StonyBrook 06.03.2016
3. Allgemein
Mit n Würfen kann man (n+1)*n/2 Etagen testen, also mit 4 Würfen 10, mit 14 Würfen 105, aber mit 13 eben nur 91..
bloss_nicht_nachdenken 06.03.2016
4.
Ich frage mich welchen Zweck die Mitnahme der zwei Gläser hat. Für den Prüfer sicherlich einfacher - aber ändert doch nichts an der Aufgabe, oder? Ausserdem sind doch bei den 101 Stockwerken nur max 7 Versuche notwendig, wenn man die noch unklaren Stockwerke jeweils halbiert. Nicht wahr?
Ringmodulation 06.03.2016
5. Wieder mal ein Meta-Rätsel
Das erste zu lösende Rätsel besteht darin zu erraten, was der Rätselautor als "Versuch" wertet -- also wieder reichlich Stoff für Nörgeleien und "sieht man doch sofort"-Belehrungen hier im Forum.
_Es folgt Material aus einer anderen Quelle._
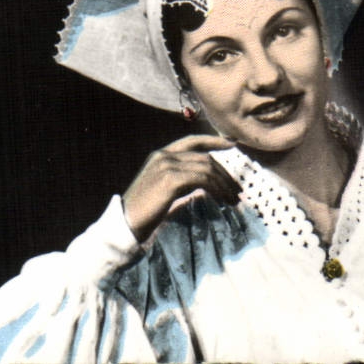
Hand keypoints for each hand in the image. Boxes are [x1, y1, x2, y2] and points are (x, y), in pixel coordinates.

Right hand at [121, 135, 239, 241]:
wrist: (126, 223)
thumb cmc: (145, 212)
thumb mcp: (164, 190)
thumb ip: (182, 180)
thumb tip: (206, 182)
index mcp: (161, 154)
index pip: (192, 140)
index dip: (214, 140)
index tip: (232, 143)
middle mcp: (164, 155)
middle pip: (204, 156)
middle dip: (224, 173)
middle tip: (236, 190)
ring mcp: (166, 165)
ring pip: (206, 167)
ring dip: (223, 184)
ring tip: (232, 199)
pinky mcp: (170, 179)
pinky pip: (202, 179)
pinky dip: (216, 188)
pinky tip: (222, 199)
Normalerweise würde ich sagen: 1 Glas fallenlassen = 1 Versuch. Aber dann hätte die Sache mit dem zweiten Glas keine Bedeutung für die Lösung. Also 1x neue Gläser holen = 1 Versuch? Ein heil gebliebenes Glas wiederverwenden (und holen müssen) zählt nicht als Versuch? Soll die Zahl der kaputten Gläser minimiert werden oder die Zahl der zu steigenden (auf und ab?) Treppen?